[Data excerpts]
——————————

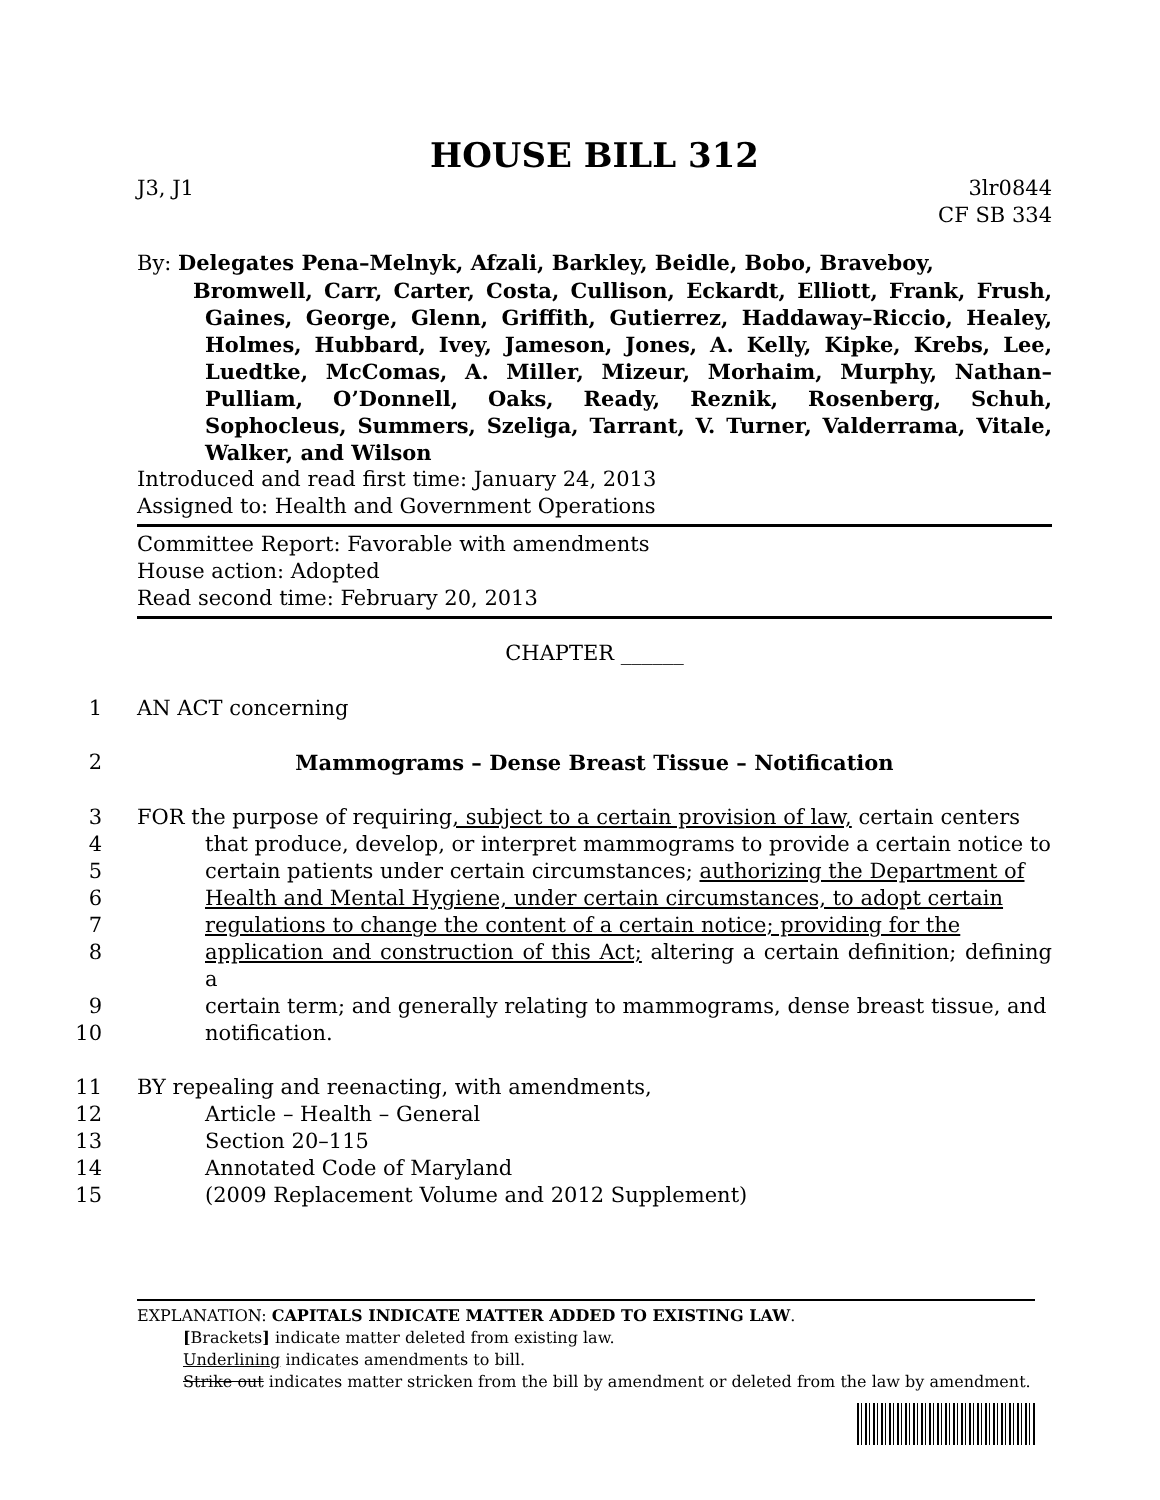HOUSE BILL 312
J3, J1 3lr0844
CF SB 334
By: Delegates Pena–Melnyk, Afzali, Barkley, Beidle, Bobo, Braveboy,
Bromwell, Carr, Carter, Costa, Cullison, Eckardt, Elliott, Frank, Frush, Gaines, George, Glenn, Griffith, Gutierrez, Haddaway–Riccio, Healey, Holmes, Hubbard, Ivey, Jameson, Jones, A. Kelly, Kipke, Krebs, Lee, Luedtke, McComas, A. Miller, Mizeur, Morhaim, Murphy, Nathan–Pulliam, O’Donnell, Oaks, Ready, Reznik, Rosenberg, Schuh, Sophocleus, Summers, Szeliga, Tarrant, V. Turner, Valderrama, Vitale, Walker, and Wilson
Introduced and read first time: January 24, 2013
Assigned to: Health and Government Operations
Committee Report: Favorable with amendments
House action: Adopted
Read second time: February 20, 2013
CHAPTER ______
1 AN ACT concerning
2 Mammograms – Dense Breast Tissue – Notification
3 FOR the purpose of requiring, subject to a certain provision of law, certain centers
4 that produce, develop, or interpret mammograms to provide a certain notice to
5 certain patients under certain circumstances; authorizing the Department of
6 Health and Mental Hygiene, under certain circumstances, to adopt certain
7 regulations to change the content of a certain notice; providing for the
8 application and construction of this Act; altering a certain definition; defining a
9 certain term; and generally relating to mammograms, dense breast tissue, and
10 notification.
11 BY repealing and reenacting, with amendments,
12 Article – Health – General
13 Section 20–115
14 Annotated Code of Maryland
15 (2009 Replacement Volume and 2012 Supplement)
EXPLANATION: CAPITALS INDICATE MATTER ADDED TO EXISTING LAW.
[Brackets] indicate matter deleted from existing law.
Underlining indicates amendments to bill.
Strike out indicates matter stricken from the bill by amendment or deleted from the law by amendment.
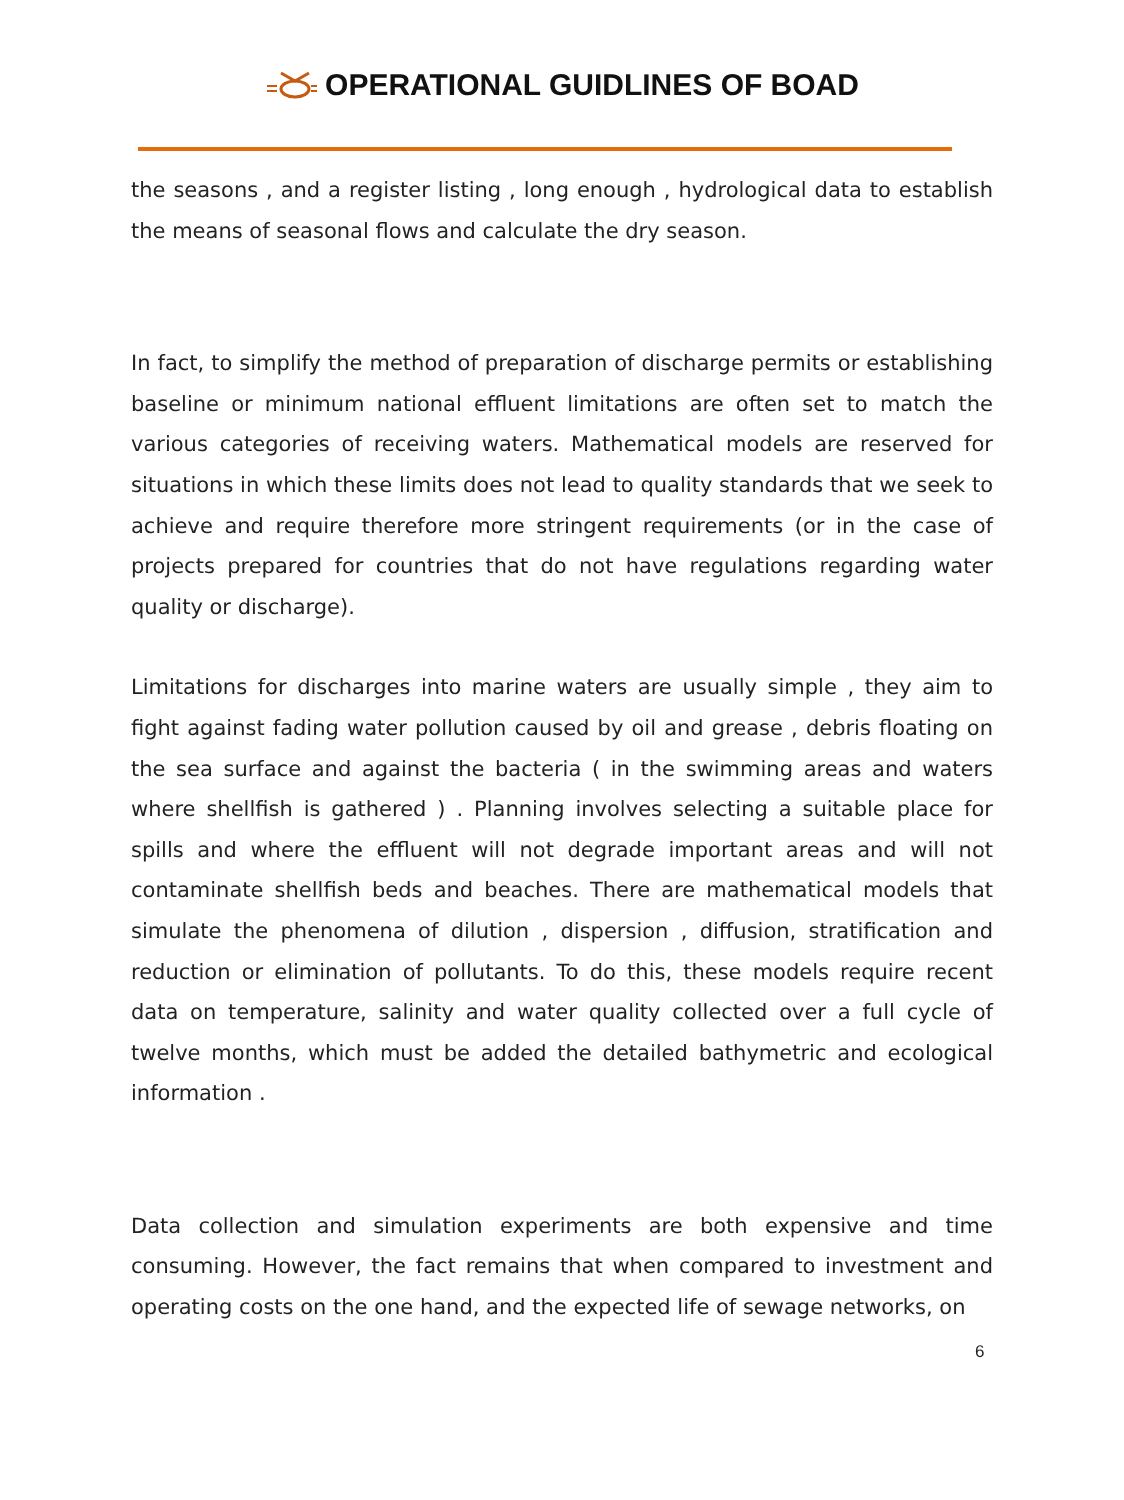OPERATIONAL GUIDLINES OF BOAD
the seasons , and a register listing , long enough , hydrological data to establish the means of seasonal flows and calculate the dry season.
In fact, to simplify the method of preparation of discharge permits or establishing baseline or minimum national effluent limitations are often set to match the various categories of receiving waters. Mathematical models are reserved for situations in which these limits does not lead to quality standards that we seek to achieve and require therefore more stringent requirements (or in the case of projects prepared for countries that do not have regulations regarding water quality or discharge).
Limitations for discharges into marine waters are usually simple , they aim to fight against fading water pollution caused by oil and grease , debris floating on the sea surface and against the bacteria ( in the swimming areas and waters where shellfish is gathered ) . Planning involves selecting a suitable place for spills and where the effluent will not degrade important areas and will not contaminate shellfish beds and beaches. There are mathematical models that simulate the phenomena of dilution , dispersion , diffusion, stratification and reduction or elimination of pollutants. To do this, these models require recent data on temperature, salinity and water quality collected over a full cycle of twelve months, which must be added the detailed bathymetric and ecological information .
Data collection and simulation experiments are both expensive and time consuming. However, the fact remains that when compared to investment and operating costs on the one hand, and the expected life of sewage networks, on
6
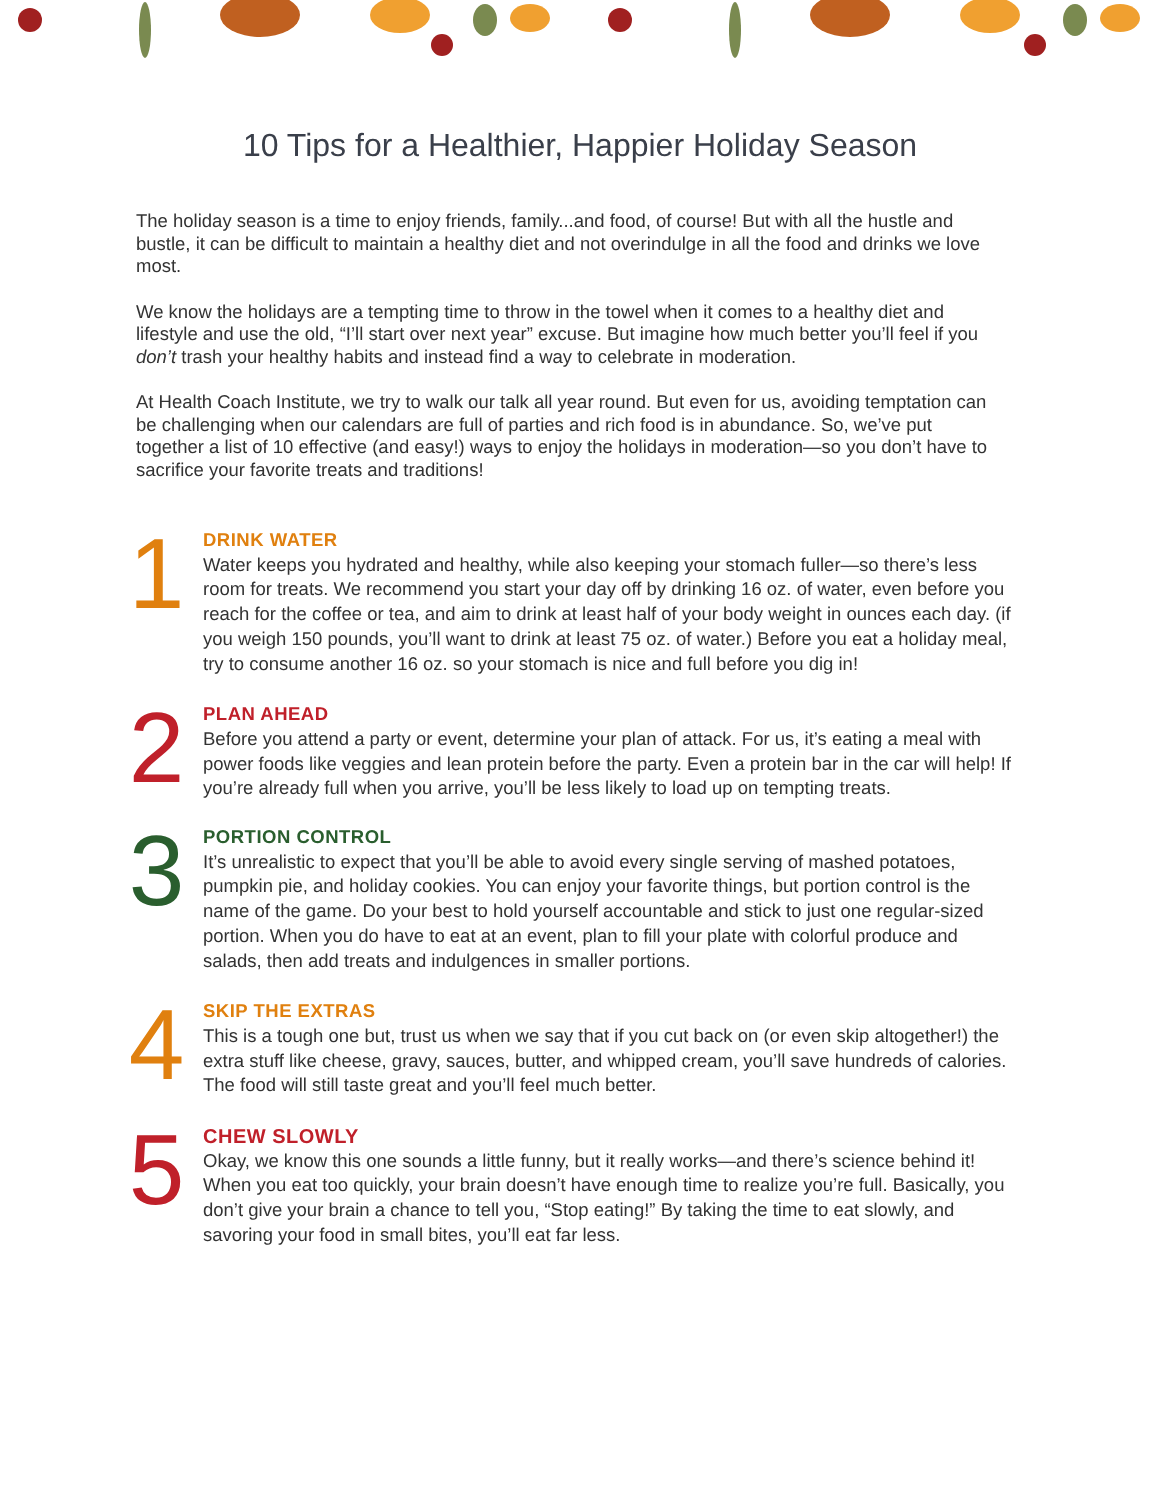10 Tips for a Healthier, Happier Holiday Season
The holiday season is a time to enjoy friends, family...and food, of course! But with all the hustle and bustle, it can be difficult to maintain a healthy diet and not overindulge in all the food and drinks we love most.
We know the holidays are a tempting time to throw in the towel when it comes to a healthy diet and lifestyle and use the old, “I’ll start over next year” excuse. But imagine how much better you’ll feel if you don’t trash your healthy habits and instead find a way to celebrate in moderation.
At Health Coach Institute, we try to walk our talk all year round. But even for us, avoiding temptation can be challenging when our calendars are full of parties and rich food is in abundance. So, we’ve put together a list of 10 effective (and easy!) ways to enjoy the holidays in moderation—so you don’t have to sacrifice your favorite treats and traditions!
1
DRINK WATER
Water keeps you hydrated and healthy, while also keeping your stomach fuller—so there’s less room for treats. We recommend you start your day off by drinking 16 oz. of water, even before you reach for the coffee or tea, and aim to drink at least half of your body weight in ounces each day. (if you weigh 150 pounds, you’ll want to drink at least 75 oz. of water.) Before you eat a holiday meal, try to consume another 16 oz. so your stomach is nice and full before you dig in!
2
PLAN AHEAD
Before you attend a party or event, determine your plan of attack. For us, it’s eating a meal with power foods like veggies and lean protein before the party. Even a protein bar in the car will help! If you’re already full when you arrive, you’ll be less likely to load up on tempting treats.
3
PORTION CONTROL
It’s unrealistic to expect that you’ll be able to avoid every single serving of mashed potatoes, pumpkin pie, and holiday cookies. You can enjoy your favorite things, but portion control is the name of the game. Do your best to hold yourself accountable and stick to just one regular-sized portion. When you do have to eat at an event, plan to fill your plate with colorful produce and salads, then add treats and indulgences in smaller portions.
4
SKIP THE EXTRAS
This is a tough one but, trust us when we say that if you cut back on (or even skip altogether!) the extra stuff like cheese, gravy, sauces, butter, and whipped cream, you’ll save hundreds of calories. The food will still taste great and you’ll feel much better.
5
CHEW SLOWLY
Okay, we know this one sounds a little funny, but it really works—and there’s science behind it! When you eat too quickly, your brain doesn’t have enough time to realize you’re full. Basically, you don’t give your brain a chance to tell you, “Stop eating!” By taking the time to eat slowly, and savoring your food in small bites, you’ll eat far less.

——————————

[YOUR GOAL] Please find each line in the records above that holds the word "regulations", and copy it.

[THE ANSWER]
7 regulations to change the content of a certain notice; providing for the
In fact, to simplify the method of preparation of discharge permits or establishing baseline or minimum national effluent limitations are often set to match the various categories of receiving waters. Mathematical models are reserved for situations in which these limits does not lead to quality standards that we seek to achieve and require therefore more stringent requirements (or in the case of projects prepared for countries that do not have regulations regarding water quality or discharge).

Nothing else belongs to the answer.